Brandaktuelle Entwicklungen aus der Praxis zeigten am ersten Tag Dr. Michael Heyde von der österreichischen Firma ALPLA-Werke, die in 196 Produktionsstätten in 47 Ländern Kunststoffverpackungen entwickelt, produziert und recycelt, Dr. Carolin Struller (BOBST Manchester Ltd.) und Wolfgang Lohwasser von Amcor Flexibles Kreuzlingen. Heyde zeigte anhand der Historie, wie ALPLA seit der Installation der PET Recycling Team GmbH in 2005 bis 2022 den PCR-Output verdoppelt hat. 2023 wurde die erste PET-Recyclinganlage der Firma in Südafrika in Betrieb genommen. Allerdings sind Recyclingmaterialien für Lebensmittel nach wie vor kompliziert, zumal die EFSA bei Polyolefinen Einwände wegen möglicher Kontaminanten hat, was Konsequenzen für konventionelle, mechanische Recycling-Technologien hat.

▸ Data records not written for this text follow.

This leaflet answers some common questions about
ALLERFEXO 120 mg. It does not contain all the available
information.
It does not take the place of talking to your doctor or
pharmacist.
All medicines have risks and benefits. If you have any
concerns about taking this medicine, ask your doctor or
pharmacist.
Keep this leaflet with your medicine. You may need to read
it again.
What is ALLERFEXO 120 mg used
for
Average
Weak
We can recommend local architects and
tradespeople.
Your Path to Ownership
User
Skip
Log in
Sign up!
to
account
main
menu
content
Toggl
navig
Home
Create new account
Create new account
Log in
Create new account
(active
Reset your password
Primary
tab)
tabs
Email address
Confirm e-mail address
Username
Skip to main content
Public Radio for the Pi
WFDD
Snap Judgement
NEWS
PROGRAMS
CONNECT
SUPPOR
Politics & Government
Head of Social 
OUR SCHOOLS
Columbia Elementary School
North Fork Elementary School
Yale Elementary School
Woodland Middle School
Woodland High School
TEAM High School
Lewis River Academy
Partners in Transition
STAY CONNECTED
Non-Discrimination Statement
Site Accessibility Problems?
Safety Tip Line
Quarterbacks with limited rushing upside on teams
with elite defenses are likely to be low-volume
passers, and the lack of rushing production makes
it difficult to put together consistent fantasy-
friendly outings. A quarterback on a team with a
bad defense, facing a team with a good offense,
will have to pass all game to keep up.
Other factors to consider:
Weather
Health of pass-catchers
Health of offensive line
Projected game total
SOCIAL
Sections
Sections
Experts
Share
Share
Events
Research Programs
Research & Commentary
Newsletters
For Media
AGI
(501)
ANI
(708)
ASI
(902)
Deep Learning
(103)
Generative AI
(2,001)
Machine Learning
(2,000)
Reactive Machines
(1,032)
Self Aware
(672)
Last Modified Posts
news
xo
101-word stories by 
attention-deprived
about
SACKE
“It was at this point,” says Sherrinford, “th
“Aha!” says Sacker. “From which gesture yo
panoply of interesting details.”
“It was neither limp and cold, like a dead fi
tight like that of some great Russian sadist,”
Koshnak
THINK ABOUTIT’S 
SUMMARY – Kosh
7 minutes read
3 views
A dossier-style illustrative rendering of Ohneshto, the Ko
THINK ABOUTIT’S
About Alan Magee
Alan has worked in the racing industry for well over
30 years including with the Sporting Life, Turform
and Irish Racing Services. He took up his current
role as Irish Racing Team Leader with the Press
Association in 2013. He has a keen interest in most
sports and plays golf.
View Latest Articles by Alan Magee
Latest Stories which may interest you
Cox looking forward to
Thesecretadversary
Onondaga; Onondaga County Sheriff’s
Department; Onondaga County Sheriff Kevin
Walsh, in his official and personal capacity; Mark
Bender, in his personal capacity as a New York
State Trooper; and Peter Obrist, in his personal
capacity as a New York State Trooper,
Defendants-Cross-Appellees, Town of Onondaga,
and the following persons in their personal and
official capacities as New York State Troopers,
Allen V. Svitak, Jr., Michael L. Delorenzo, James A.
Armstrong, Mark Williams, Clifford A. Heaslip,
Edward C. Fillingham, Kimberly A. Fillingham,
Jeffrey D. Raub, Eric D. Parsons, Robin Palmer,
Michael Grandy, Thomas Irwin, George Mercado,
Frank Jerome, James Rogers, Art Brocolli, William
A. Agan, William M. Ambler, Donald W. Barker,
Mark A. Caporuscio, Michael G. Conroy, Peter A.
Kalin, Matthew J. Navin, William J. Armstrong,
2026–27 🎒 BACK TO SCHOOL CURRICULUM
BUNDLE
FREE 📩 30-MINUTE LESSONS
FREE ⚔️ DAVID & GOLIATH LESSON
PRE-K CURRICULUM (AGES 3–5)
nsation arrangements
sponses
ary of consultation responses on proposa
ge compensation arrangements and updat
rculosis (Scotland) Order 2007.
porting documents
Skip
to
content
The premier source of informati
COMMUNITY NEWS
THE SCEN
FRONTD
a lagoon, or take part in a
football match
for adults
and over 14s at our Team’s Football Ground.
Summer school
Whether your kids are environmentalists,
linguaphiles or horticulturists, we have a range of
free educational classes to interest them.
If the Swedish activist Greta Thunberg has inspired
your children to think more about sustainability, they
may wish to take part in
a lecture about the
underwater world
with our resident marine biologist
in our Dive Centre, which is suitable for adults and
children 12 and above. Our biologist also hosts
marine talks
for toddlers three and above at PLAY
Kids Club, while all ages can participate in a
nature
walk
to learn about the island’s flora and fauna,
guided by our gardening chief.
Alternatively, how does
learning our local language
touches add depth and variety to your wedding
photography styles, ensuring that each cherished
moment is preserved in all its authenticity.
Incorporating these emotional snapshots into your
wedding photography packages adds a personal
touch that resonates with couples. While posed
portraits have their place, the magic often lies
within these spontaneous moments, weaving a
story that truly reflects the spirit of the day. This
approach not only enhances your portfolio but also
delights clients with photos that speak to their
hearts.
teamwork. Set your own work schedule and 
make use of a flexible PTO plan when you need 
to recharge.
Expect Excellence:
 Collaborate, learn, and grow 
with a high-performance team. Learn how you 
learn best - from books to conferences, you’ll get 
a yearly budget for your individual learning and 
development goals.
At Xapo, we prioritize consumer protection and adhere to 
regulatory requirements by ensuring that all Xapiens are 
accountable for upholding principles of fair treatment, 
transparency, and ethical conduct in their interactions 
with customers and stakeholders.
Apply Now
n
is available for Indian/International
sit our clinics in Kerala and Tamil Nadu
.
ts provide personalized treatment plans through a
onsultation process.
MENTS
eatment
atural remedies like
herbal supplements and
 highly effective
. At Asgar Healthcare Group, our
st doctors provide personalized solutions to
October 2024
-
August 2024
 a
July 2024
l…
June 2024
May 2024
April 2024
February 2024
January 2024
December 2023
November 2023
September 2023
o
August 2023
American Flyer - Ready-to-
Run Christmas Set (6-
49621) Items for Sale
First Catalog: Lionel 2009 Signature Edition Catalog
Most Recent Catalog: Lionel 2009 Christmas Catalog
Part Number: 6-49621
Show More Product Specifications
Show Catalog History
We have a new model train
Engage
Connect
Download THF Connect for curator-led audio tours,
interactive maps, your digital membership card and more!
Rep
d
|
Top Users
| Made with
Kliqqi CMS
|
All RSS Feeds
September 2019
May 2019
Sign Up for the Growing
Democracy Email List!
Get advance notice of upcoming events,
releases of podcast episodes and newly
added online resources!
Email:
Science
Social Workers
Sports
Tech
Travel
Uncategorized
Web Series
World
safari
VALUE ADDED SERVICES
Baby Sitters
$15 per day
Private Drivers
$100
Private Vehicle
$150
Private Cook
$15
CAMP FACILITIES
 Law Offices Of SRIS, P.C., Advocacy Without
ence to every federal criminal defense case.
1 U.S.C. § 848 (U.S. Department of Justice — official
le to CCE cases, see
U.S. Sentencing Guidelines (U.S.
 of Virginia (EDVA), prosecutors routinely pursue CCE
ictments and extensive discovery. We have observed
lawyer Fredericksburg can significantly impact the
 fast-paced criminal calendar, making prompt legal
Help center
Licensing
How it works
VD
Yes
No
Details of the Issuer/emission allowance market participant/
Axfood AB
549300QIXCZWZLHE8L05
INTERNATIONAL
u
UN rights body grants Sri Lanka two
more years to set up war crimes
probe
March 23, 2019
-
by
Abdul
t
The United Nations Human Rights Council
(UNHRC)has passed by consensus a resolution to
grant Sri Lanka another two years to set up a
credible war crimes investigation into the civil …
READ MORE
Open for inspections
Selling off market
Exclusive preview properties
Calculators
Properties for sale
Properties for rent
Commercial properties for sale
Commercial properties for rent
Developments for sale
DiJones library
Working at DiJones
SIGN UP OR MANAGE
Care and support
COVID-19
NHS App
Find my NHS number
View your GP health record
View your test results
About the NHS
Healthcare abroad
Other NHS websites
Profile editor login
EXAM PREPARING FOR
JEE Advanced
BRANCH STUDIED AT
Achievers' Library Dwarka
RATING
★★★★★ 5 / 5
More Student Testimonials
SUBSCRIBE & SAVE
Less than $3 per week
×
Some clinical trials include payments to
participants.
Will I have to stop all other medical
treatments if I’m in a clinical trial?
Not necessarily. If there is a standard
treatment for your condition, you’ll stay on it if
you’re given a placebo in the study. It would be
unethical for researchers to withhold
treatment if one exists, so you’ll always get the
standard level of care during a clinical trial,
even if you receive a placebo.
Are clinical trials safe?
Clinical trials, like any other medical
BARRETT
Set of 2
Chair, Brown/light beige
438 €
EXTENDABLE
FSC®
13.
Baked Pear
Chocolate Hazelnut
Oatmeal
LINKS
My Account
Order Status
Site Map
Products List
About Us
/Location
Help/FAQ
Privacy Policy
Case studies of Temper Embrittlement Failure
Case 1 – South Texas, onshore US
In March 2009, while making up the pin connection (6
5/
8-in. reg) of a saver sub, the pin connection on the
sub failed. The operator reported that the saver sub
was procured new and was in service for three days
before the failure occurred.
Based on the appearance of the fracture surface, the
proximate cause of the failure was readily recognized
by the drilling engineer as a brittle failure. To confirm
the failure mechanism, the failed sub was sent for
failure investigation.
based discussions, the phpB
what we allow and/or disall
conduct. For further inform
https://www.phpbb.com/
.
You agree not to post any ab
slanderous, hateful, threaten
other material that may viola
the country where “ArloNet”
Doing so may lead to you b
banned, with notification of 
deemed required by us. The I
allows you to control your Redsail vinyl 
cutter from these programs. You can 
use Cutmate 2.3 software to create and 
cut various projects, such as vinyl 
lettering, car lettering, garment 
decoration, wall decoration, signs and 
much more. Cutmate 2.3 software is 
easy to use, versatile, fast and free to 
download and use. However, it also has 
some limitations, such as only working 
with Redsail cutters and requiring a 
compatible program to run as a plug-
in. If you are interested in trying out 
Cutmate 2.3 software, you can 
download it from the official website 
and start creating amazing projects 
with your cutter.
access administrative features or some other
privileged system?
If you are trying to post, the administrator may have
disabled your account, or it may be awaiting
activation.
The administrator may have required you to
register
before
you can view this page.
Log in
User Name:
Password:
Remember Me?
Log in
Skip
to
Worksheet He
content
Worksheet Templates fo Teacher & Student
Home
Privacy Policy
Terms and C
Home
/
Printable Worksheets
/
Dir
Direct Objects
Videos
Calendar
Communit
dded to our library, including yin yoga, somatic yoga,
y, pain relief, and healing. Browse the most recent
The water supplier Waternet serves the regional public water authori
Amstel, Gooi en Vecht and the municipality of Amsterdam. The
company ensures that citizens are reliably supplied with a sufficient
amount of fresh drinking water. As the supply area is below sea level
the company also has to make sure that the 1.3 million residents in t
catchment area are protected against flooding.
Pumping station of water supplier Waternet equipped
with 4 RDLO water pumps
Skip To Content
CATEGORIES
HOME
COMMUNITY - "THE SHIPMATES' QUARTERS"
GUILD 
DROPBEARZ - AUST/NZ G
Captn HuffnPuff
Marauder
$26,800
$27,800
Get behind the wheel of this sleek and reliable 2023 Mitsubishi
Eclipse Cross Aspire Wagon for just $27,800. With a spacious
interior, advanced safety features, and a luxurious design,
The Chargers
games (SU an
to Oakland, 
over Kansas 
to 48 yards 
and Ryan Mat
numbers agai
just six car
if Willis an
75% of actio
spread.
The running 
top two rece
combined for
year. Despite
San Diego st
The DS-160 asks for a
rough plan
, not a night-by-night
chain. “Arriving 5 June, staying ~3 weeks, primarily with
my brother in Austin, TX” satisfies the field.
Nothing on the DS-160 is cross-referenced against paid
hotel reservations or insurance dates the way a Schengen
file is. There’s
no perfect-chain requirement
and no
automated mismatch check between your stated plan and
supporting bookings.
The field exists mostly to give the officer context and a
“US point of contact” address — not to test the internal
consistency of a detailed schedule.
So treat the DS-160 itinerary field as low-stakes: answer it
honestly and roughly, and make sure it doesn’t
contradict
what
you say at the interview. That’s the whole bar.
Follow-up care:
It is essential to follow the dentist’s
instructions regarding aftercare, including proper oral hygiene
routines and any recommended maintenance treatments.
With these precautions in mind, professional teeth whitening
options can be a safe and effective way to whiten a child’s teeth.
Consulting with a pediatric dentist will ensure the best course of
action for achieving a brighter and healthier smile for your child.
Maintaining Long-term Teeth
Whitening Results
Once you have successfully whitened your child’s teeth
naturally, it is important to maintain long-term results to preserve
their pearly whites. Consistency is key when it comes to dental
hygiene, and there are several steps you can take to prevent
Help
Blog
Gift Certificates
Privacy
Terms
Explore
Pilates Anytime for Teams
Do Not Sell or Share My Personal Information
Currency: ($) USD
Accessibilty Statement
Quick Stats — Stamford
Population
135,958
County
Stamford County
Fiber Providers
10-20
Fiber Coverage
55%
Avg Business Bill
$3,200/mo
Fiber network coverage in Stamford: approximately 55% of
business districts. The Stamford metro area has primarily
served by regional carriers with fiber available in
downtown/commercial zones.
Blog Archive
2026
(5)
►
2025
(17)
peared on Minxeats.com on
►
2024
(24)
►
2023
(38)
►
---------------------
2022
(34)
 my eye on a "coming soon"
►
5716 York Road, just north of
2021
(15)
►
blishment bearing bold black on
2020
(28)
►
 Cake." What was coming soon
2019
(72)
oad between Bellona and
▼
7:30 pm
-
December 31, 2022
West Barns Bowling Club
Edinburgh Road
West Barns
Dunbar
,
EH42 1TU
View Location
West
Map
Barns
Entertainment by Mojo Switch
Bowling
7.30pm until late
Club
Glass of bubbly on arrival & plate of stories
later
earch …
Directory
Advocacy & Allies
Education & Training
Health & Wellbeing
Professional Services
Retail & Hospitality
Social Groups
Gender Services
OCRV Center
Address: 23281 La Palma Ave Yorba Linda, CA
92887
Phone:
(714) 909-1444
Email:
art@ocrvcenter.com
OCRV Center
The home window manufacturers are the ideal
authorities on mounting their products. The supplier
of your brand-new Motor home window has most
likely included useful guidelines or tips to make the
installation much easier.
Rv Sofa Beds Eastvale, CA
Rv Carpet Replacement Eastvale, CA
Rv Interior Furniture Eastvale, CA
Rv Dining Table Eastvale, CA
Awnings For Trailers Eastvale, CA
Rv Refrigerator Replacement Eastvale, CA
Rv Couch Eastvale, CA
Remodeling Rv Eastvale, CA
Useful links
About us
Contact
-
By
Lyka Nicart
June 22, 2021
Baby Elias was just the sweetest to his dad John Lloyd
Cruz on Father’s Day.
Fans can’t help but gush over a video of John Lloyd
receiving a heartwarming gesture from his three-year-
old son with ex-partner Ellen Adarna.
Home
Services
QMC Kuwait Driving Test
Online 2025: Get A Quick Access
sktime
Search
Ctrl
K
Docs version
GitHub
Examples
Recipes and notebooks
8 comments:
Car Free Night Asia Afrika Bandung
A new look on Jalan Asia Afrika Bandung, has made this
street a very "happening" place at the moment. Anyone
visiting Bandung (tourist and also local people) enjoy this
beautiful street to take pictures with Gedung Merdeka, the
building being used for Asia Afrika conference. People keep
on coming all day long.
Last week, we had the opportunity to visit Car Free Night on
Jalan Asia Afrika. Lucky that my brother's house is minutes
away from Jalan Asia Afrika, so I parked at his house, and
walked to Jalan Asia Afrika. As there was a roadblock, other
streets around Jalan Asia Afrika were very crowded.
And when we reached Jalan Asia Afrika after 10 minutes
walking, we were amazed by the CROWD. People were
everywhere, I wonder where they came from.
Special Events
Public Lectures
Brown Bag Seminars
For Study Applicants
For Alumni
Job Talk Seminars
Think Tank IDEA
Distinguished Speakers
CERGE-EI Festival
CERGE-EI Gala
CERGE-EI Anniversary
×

BOBST sieht sich seinerseits nicht mehr nur als Druckmaschinenhersteller, sondern als Dienstleister über alle Bereiche hinweg. Entsprechend können über den Druck Barriereschichten aufgebracht werden, die auch bei der Faltung des Papiers gewährleistet bleibt. Dr. Armin Mohr von Plasma Electronic brachte Beispiele, wie das Kontaminationsrisiko beim Rezyklateinsatz mittels PEVCD- und PEALD-Schichten reduziert wird. Frédéric Engel von ILLIG Maschinenbau und Matthias Hausman von Kiefel GmbH zeigten Innovationen in der Faserverpackung bzw. Verpackungen, die aus Naturfasern geformten sind.
Wie weit die Forschung bereits vorangeschritten ist, demonstrierten die Beiträge der Experten vom Fraunhofer IVV, so Johannes Schneider, der im Hinblick auf Komposittrennung und Rezyklatreinigung das lösemittelbasierte Recycling vorstellte, und Stefan Schießl mit der Präsentation von Kompositbarrierelacken für aluminiumfreie, recyclingfähige Verpackungsfolien für Lebensmittelanwendungen. Paula Goderbauer vom Fraunhofer IVV sprach über die Entwicklung kreislauffähiger Barrieren für Papier mit Nanocellulose, während Dr. Marie Föllmer und Lorenzo Tomei ihrerseits am Einsatz von biobasierten Rohstoffen für neue Barrieren und Packstoffe forschen. Es gebe bei allen Punkten, die debattiert wurden, weiterhin extrem viele Herausforderungen, war der Tenor nach zwei intensiven Tagen. Und dennoch war die Botschaft bei allen deutlich zu spüren: „Da kommt wieder Leben rein.”